Compiti richiesti:
[A] Rispondi a queste domande sul testo dedicato alla muffa nella pasta madre:
(i) Entro quante ore di fermentazione possono comparire macchie di muffa sulla superficie del composto?
(ii) Che cosa consiglia di fare chi scrive quando riceve domande su questo problema?
(iii) Come viene considerata la fermentazione della pasta madre rispetto alle altre fermentazioni spontanee?
[B] Continua il testo sulla muffa nella pasta madre, cominciando subito dopo la sua ultima frase.

Brano riportato:
--------------------------------------------------

La muffa nella pasta madre – Alterazioni microbiche e micotossine

Molto spesso, quando viene avviata un nuova coltura microbica fermentata spontaneamente, con l’obiettivo di voler realizzare poi il pane con pasta madre, cosa che facciamo in migliaia, può capitare che nelle prime 48 ore di fermentazione si riscontrino delle macchie di muffa sulla superficie del composto. Cosa fare nel caso in cui questo accada? Perché succede? Come fare per creare un ambiente adatto e, in caso di contaminazione, sanificarlo al meglio? Quando ricevo queste domande, non potendo suggerire di rivolgersi ad un laboratorio di ricerca che tra l’altro poi a livello amatoriale non è proprio il caso, il mio suggerimento è quello di  far gettare immediatamente tutto, compreso il barattolo e sanificare al meglio possibile l’ambiente di lavoro il quale, potrebbe essere stato contaminato in modo irreversibile. Con questo non desidero spaventare nessuno tuttavia invito a prendere atto che un rischio di contaminazioni, negli ambienti e negli alimenti, è sempre molto elevato.

Laddove sostano materiali organici gli organismi viventi, invisibili o appena visibili ad occhio nudo, sguazzano. Ricordiamolo sempre.

Cercando in rete, vengono fuori delle immagini molto significative. Un’esplosione di colori da fare invidia ai più grandi artisti della cromia. Tuttavia, non lasciamoci ingannare dai colori perché pur se la natura li accoppia perfettamente, in questo caso è meglio evitare.

Dò per assunto che chi sta leggendo, sia consapevole che la pasta madre altro non è che un composto microbiologico, abitato quindi da  minuscoli microrganismi viventi i quali trovano terreno fertile in qualunque materiale organico. Assumo e presumo anche, che si sappia che la pasta madre fermenta spontaneamente, anche se la sua fermentazione (spontanea) è considerata la meno rischiosa tra tutte le variegate fermentazioni spontanee esistenti. Ricordiamoci sempre che abbiamo a che fare con degli “esseri” vivi che prolificano, si moltiplicano e dei quali non conosciamo assolutamente l’origine (né l’evoluzione). Questa è una realtà indissolubile, dalla quale non possiamo prescindere. Detto ciò, quali sono i rischi di contaminazione?

--------------------------------------------------

Dati forniti:
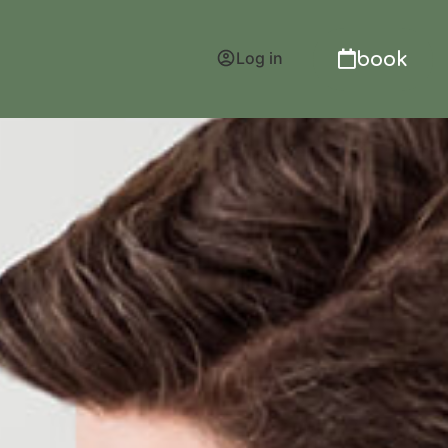
book
Log in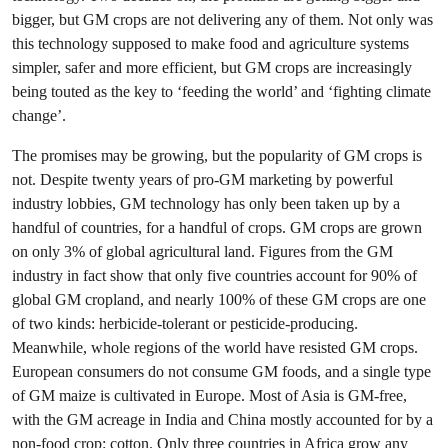
bigger, but GM crops are not delivering any of them. Not only was
this technology supposed to make food and agriculture systems
simpler, safer and more efficient, but GM crops are increasingly
being touted as the key to ‘feeding the world’ and ‘fighting climate
change’.
The promises may be growing, but the popularity of GM crops is
not. Despite twenty years of pro-GM marketing by powerful
industry lobbies, GM technology has only been taken up by a
handful of countries, for a handful of crops. GM crops are grown
on only 3% of global agricultural land. Figures from the GM
industry in fact show that only five countries account for 90% of
global GM cropland, and nearly 100% of these GM crops are one
of two kinds: herbicide-tolerant or pesticide-producing.
Meanwhile, whole regions of the world have resisted GM crops.
European consumers do not consume GM foods, and a single type
of GM maize is cultivated in Europe. Most of Asia is GM-free,
with the GM acreage in India and China mostly accounted for by a
non-food crop: cotton. Only three countries in Africa grow any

--------------------------------------------------

Risposte numerate:
[A]
(i) Nelle prime 48 ore di fermentazione.
(ii) Consiglia di gettare immediatamente tutto, compreso il barattolo, e di sanificare il più possibile l'ambiente di lavoro.
(iii) È considerata la meno rischiosa tra tutte le fermentazioni spontanee esistenti.

[B]
Cosa sono le Micotossine?

Le micotossine sono metaboliti fungini secondari, tossici, generati da funghi appartenenti ai contaminanti più rischiosi e pericolosi per la salute. Esistono in natura, all’interno di una vasta gamma di prodotti alimentari (Bennett e Klich 2003) poiché contaminano materiali organici  tra cui, vegetali e mammiferi (uomo e animali se ne cibano).

La maggior parte dei paesi europei ha risposto a questa minaccia allarmante, stabilendo i livelli massimi di presenza di micotossine all’interno degli alimenti, attraverso documenti massicci, pubblicati e diffusi dalla Commissione Europea, a partire dall’anno 2006 in poi. L’impostazione dei livelli massimi consentiti, si basa sulla valutazione del rischio di tossicità, prendendo in considerazione i dati raccolti a livello mondiale, tenendo però anche conto dell’offerta e della domanda commerciale.

Un prodotto che arriva nella nostra cucina, può dunque essere già contaminato naturalmente e con livelli accettabili per cui, noi dobbiamo solo evitare che questa contaminazione sfoci in pericolo e si traduca in una minaccia per la nostra salute.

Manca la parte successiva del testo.